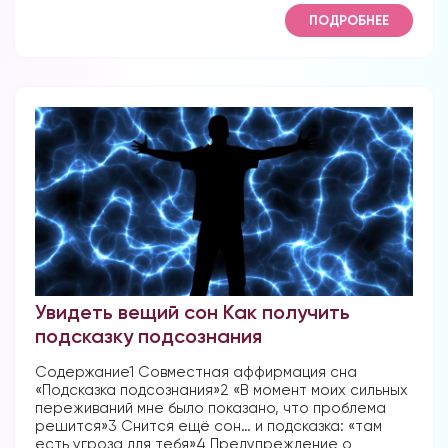
ПОДРОБНЕЕ
Увидеть вещий сон Как получить
подсказку подсознания
Содержание1 Совместная аффирмация сна
«Подсказка подсознания»2 «В момент моих сильных
переживаний мне было показано, что проблема
решится»3 Снится ещё сон… и подсказка: «там
есть угроза для тебя»4 Предупреждение о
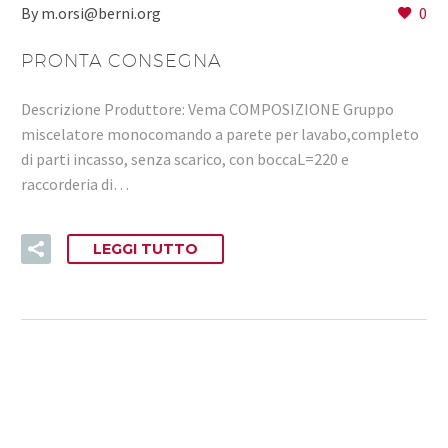
By m.orsi@berni.org
0
PRONTA CONSEGNA
Descrizione Produttore: Vema COMPOSIZIONE Gruppo
miscelatore monocomando a parete per lavabo,completo
di parti incasso, senza scarico, con boccaL=220 e
raccorderia di…
LEGGI TUTTO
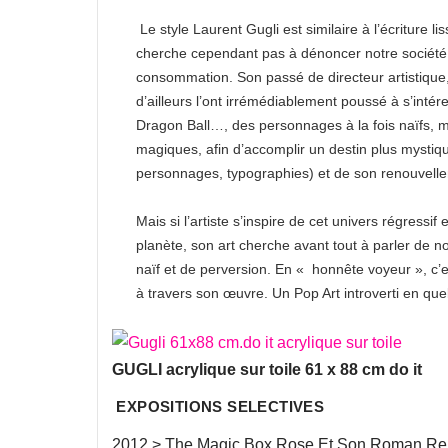
Le style Laurent Gugli est similaire à l’écriture lis
cherche cependant pas à dénoncer notre société
consommation. Son passé de directeur artistique,
d’ailleurs l’ont irrémédiablement poussé à s’int
Dragon Ball…, des personnages à la fois naïfs, ma
magiques, afin d’accomplir un destin plus mystiqu
personnages, typographies) et de son renouvellem
Mais si l’artiste s’inspire de cet univers régressif e
planète, son art cherche avant tout à parler de 
naïf et de perversion. En « honnête voyeur », c’
à travers son œuvre. Un Pop Art introverti en que
GUGLI acrylique sur toile 61 x 88 cm do it
EXPOSITIONS SELECTIVES
2012 > The Magic Box Rose Et Son Roman Re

PROBLEM STATEMENT: Would you repeat the listing word for word and skip every picture?

REPLY TO THE EXERCISE:
ПОДРОБНЕЕ
Увидеть вещий сон Как получить
подсказку подсознания
Содержание1 Совместная аффирмация сна
«Подсказка подсознания»2 «В момент моих сильных
переживаний мне было показано, что проблема
решится»3 Снится ещё сон… и подсказка: «там
есть угроза для тебя»4 Предупреждение о
By m.orsi@berni.org
0
PRONTA CONSEGNA
Descrizione Produttore: Vema COMPOSIZIONE Gruppo
miscelatore monocomando a parete per lavabo,completo
di parti incasso, senza scarico, con boccaL=220 e
raccorderia di…
LEGGI TUTTO
Le style Laurent Gugli est similaire à l’écriture lis
cherche cependant pas à dénoncer notre société
consommation. Son passé de directeur artistique,
d’ailleurs l’ont irrémédiablement poussé à s’int
Dragon Ball…, des personnages à la fois naïfs, ma
magiques, afin d’accomplir un destin plus mystiqu
personnages, typographies) et de son renouvellem
Mais si l’artiste s’inspire de cet univers régressif e
planète, son art cherche avant tout à parler de 
naïf et de perversion. En « honnête voyeur », c’
à travers son œuvre. Un Pop Art introverti en que
GUGLI acrylique sur toile 61 x 88 cm do it
EXPOSITIONS SELECTIVES
2012 > The Magic Box Rose Et Son Roman Re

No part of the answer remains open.